Fri, Jul 20, 2012, 01:00

FROM THE ARCHIVES:British prime minister Herbert Asquith came to Dublin to address a nationalist audience on his Home Rule Bill. This is an extract from the verbatim report of his speech in the Theatre Royal.

For the best part of seven centuries in this country . . . England has sought to recruit, and to recruit from among her best population, an English garrison to preserve English ascendancy. And not content with that, she has sought to transform the character of the whole population by wholesale appropriation, plantation, and settlement.

At the beginning of the 18th century it was computed by a skilled observer that not more than one quarter of the land of Ireland belonged to the native Irish or their descendants, even if you included Anglo-Normans among them. And yet the Pale has always been the same.

Outside the Pale in the old days – and I suppose I ought to say outside Dublin Castle – (laughter) – the actual garrison was powerless, and even within these limits it was not always to be depended upon – (laughter) – while, from the Anglo-Normans down to the present day, each successive group of invaders have, in a classic phrase, become more Irish than the Irish themselves. (Cheers.)

There are few cases in history, and as a student of history in an humble way, I myself know none of a nationality at once so distinct, so persistent, and so assimilative as the Irish (Hear, hear.)

It is the attempt to ignore all this, far more than we ever attempted to do in the case of Scotland, that has doomed the Act of Settlement to continuous and disastrous failure.
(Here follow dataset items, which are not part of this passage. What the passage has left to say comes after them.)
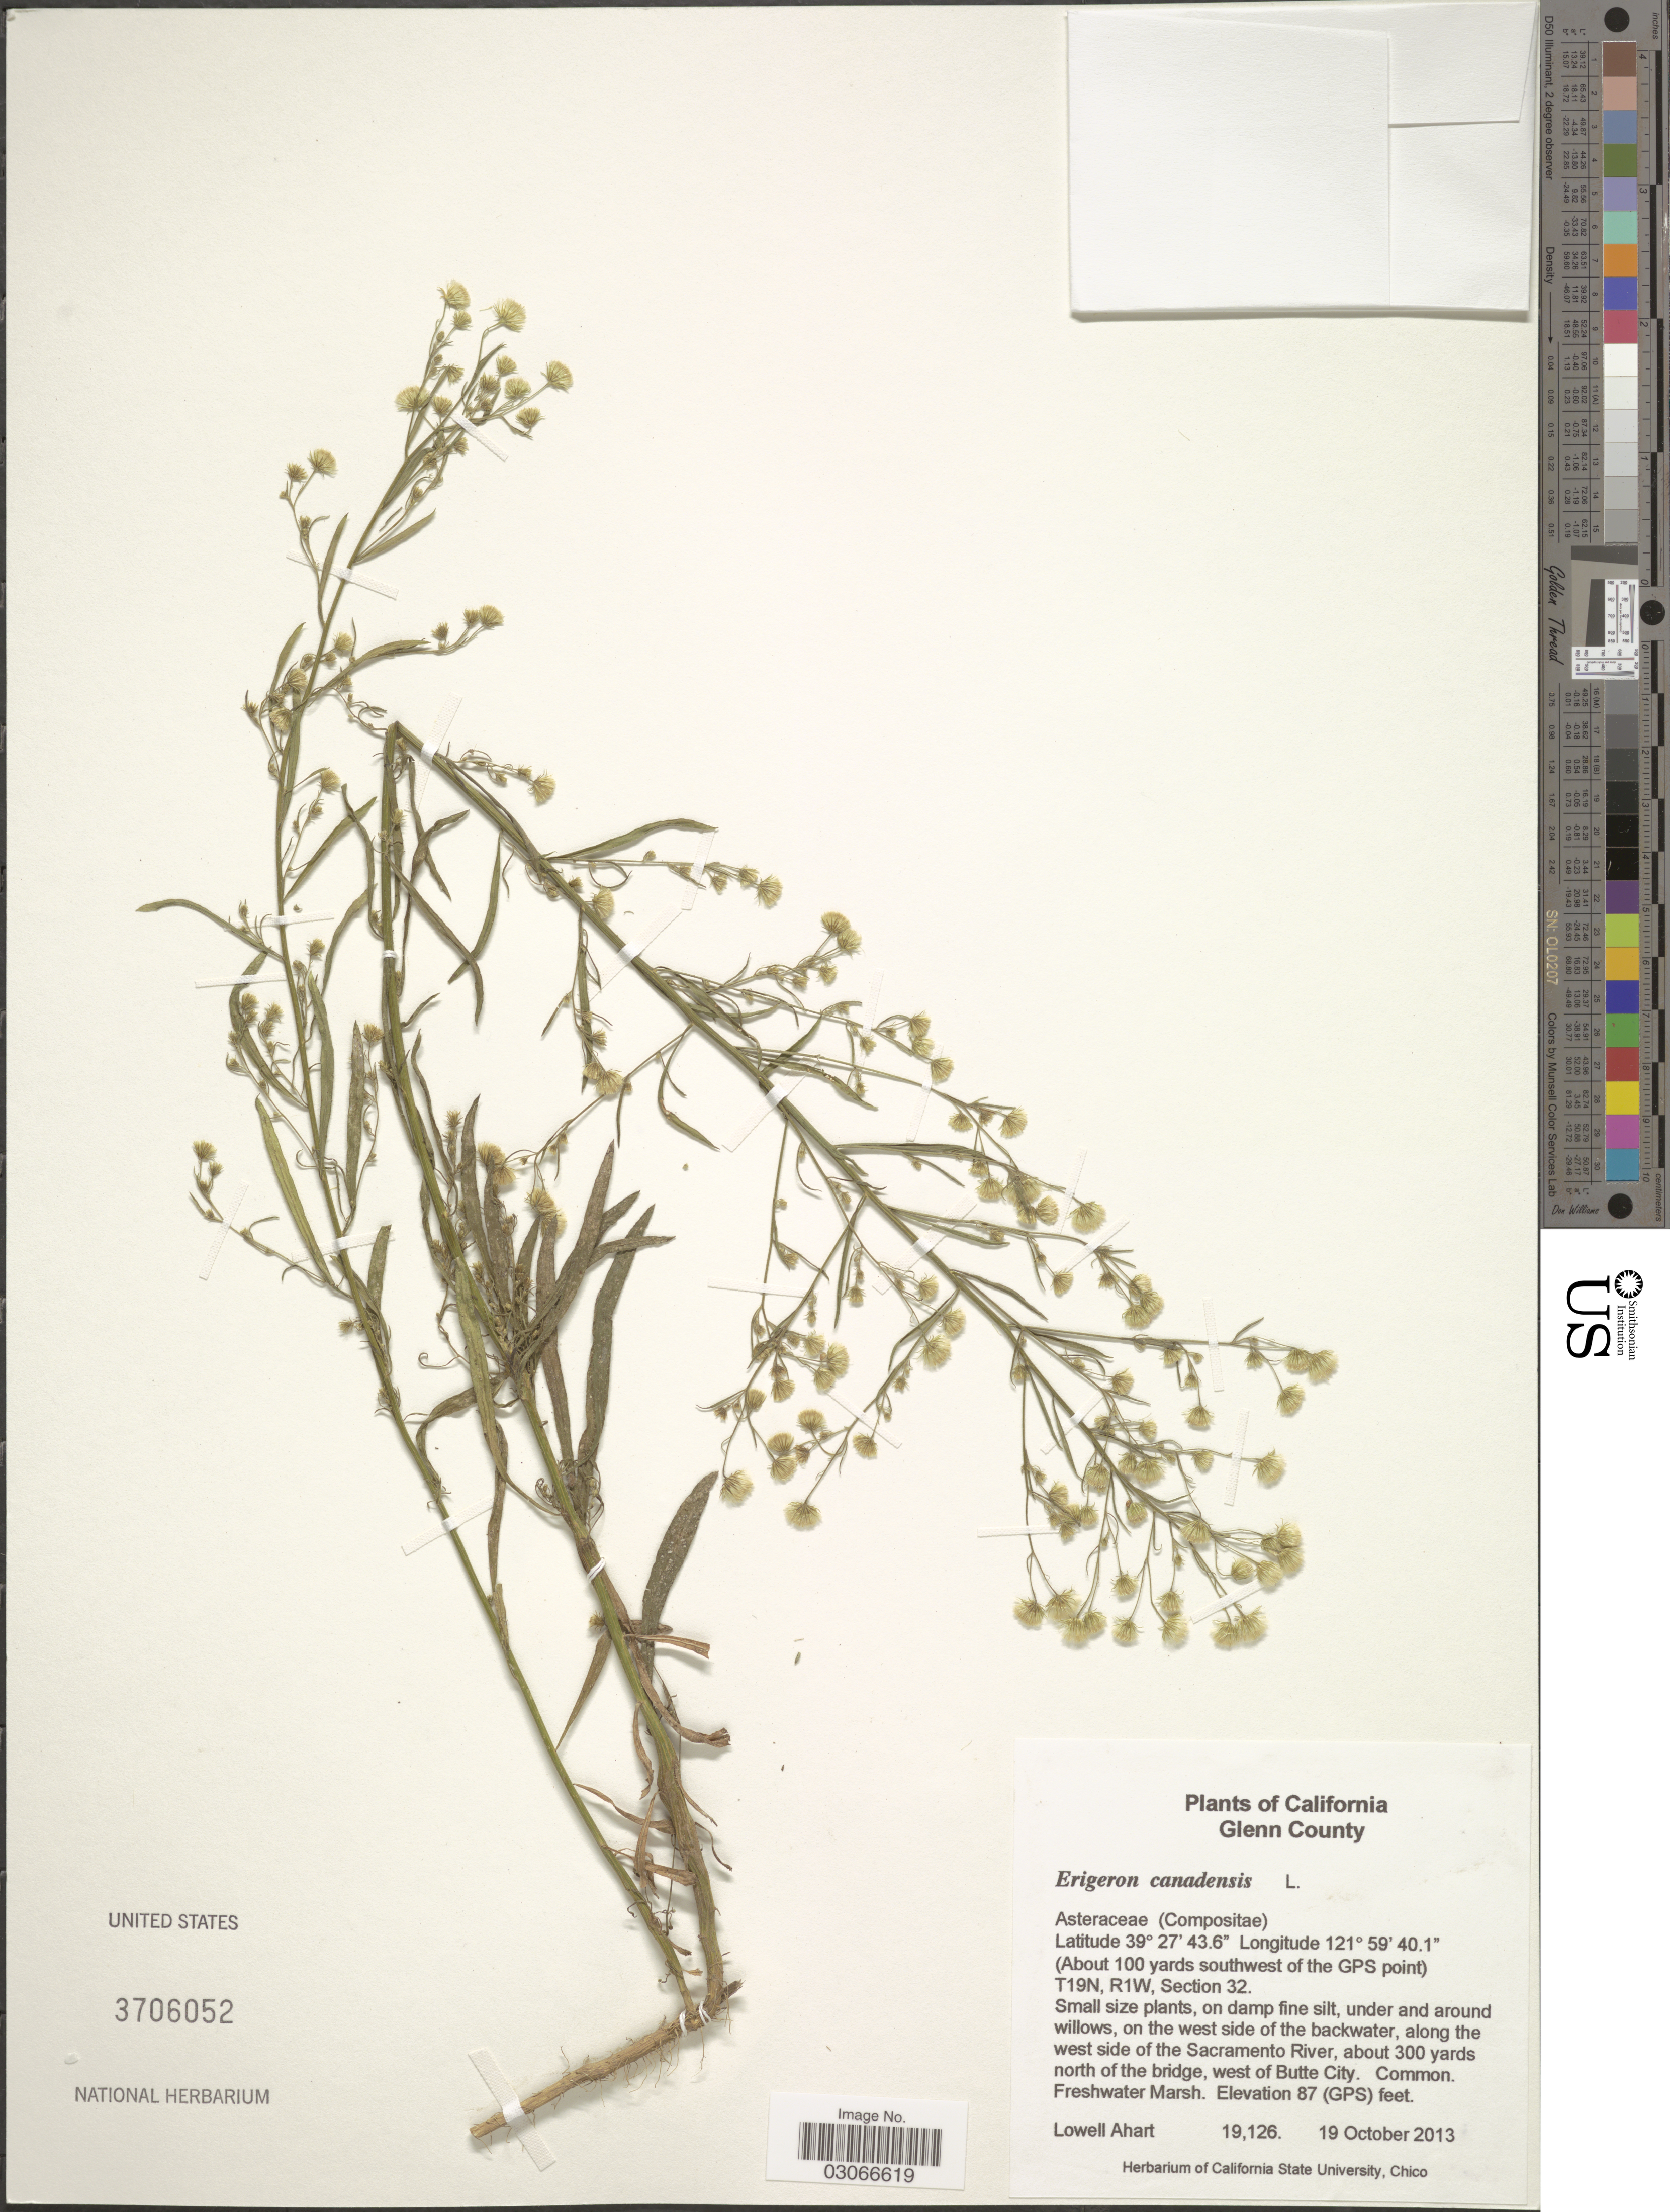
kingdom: Plantae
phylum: Tracheophyta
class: Magnoliopsida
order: Asterales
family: Asteraceae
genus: Erigeron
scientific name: Erigeron canadensis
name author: L.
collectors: L. Ahart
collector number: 19126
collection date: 2013-10-19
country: United States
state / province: California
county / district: Glenn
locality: Glenn County. (About 100 yards southwest of the GPS point) T19N, R1W, Section 32, on the west side of the backwater, along the west side of the Sacramento River, about 300 yards noorth of the bridge, west of Butte City.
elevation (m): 27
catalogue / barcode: US 3706052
I start then in dealing with Home Rule for Ireland. I start with the proposition that Ireland is a nation, and that the condition of the success of any scheme that statesmanship can devise is a full and generous recognition of Irish nationality. (Cheers.)

Is that nationality inconsistent with Imperial unity? Ask any of our self-governing dominions. They will answer. (Hear, hear.) Take Canada and South Africa, to take two significant instances. There you have separate nations . . . which, by a grant of the principle of local autonomy have not only been able to live in contentment, peace, and co-operation side-by-side with one another, and also devoted and loyal friends of the Empire. (Hear, hear.)

It is perfectly true you cannot apply the precise precedents on our treatment of our self- governing dominions to the case of Ireland. We live here close together, separated only by a few miles of sea, and joined by an invisible network of ties . . . which make our relations different in kind and different in degree from those of other component parts of the Empire.

It is not statesmanship; it is not wise to refuse to recognise this difference when we are moulding, as we are moulding by this Bill, the same great principle that we have applied throughout our self-governing Empire to meet the exigencies and circumstances of the particular case.